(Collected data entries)
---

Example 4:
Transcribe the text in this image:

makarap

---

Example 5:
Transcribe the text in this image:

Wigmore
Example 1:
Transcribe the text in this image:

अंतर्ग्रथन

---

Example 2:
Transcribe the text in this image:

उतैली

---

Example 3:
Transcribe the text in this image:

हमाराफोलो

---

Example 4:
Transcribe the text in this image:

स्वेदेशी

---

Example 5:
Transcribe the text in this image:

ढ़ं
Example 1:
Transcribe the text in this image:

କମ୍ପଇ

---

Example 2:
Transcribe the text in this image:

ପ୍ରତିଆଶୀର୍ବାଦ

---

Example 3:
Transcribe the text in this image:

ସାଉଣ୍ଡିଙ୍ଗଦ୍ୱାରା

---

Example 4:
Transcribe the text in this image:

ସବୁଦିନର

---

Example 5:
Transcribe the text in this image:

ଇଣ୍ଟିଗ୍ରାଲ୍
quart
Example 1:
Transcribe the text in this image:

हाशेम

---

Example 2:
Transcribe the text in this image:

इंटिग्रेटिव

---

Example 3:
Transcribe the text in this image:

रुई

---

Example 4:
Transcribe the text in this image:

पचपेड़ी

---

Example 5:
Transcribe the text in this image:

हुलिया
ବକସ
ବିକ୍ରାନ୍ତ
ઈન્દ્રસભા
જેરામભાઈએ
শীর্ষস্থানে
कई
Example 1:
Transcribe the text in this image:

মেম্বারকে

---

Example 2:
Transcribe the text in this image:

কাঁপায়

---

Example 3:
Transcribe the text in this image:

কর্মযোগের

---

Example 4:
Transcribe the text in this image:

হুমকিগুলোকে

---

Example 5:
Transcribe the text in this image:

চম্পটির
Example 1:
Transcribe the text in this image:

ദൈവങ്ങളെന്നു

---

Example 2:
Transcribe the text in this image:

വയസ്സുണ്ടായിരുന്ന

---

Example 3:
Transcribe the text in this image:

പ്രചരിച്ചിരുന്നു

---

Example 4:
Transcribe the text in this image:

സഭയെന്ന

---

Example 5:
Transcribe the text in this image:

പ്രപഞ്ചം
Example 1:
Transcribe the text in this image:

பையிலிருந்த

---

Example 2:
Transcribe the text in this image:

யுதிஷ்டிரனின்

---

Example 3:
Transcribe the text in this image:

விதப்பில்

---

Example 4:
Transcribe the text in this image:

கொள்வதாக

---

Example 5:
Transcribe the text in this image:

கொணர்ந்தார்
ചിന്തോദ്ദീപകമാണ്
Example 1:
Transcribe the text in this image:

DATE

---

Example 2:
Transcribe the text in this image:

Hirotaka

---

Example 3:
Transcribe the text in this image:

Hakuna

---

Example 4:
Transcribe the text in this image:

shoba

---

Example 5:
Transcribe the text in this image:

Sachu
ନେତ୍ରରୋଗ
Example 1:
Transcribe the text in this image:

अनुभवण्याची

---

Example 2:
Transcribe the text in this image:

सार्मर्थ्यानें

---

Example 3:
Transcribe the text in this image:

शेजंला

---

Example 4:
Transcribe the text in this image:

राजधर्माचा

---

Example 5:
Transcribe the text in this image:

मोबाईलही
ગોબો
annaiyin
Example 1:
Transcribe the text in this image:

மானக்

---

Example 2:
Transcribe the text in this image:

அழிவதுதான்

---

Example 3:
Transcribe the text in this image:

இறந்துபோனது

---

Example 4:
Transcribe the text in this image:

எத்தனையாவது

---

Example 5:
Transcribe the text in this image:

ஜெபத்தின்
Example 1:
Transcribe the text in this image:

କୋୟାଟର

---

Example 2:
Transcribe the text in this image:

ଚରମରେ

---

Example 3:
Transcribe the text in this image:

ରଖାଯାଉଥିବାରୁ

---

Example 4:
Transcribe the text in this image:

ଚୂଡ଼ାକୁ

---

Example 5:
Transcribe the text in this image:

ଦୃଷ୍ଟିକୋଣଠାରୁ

■ Problem description ■
Would you set down every entry again, exactly?

■ Written response ■
---

Example 4:
Transcribe the text in this image:

makarap

---

Example 5:
Transcribe the text in this image:

Wigmore
Example 1:
Transcribe the text in this image:

अंतर्ग्रथन

---

Example 2:
Transcribe the text in this image:

उतैली

---

Example 3:
Transcribe the text in this image:

हमाराफोलो

---

Example 4:
Transcribe the text in this image:

स्वेदेशी

---

Example 5:
Transcribe the text in this image:

ढ़ं
Example 1:
Transcribe the text in this image:

କମ୍ପଇ

---

Example 2:
Transcribe the text in this image:

ପ୍ରତିଆଶୀର୍ବାଦ

---

Example 3:
Transcribe the text in this image:

ସାଉଣ୍ଡିଙ୍ଗଦ୍ୱାରା

---

Example 4:
Transcribe the text in this image:

ସବୁଦିନର

---

Example 5:
Transcribe the text in this image:

ଇଣ୍ଟିଗ୍ରାଲ୍
quart
Example 1:
Transcribe the text in this image:

हाशेम

---

Example 2:
Transcribe the text in this image:

इंटिग्रेटिव

---

Example 3:
Transcribe the text in this image:

रुई

---

Example 4:
Transcribe the text in this image:

पचपेड़ी

---

Example 5:
Transcribe the text in this image:

हुलिया
ବକସ
ବିକ୍ରାନ୍ତ
ઈન્દ્રસભા
જેરામભાઈએ
শীর্ষস্থানে
कई
Example 1:
Transcribe the text in this image:

মেম্বারকে

---

Example 2:
Transcribe the text in this image:

কাঁপায়

---

Example 3:
Transcribe the text in this image:

কর্মযোগের

---

Example 4:
Transcribe the text in this image:

হুমকিগুলোকে

---

Example 5:
Transcribe the text in this image:

চম্পটির
Example 1:
Transcribe the text in this image:

ദൈവങ്ങളെന്നു

---

Example 2:
Transcribe the text in this image:

വയസ്സുണ്ടായിരുന്ന

---

Example 3:
Transcribe the text in this image:

പ്രചരിച്ചിരുന്നു

---

Example 4:
Transcribe the text in this image:

സഭയെന്ന

---

Example 5:
Transcribe the text in this image:

പ്രപഞ്ചം
Example 1:
Transcribe the text in this image:

பையிலிருந்த

---

Example 2:
Transcribe the text in this image:

யுதிஷ்டிரனின்

---

Example 3:
Transcribe the text in this image:

விதப்பில்

---

Example 4:
Transcribe the text in this image:

கொள்வதாக

---

Example 5:
Transcribe the text in this image:

கொணர்ந்தார்
ചിന്തോദ്ദീപകമാണ്
Example 1:
Transcribe the text in this image:

DATE

---

Example 2:
Transcribe the text in this image:

Hirotaka

---

Example 3:
Transcribe the text in this image:

Hakuna

---

Example 4:
Transcribe the text in this image:

shoba

---

Example 5:
Transcribe the text in this image:

Sachu
ନେତ୍ରରୋଗ
Example 1:
Transcribe the text in this image:

अनुभवण्याची

---

Example 2:
Transcribe the text in this image:

सार्मर्थ्यानें

---

Example 3:
Transcribe the text in this image:

शेजंला

---

Example 4:
Transcribe the text in this image:

राजधर्माचा

---

Example 5:
Transcribe the text in this image:

मोबाईलही
ગોબો
annaiyin
Example 1:
Transcribe the text in this image:

மானக்

---

Example 2:
Transcribe the text in this image:

அழிவதுதான்

---

Example 3:
Transcribe the text in this image:

இறந்துபோனது

---

Example 4:
Transcribe the text in this image:

எத்தனையாவது

---

Example 5:
Transcribe the text in this image:

ஜெபத்தின்
Example 1:
Transcribe the text in this image:

କୋୟାଟର

---

Example 2:
Transcribe the text in this image:

ଚରମରେ

---

Example 3:
Transcribe the text in this image:

ରଖାଯାଉଥିବାରୁ

---

Example 4:
Transcribe the text in this image:

ଚୂଡ଼ାକୁ

---

Example 5:
Transcribe the text in this image:

ଦୃଷ୍ଟିକୋଣଠାରୁ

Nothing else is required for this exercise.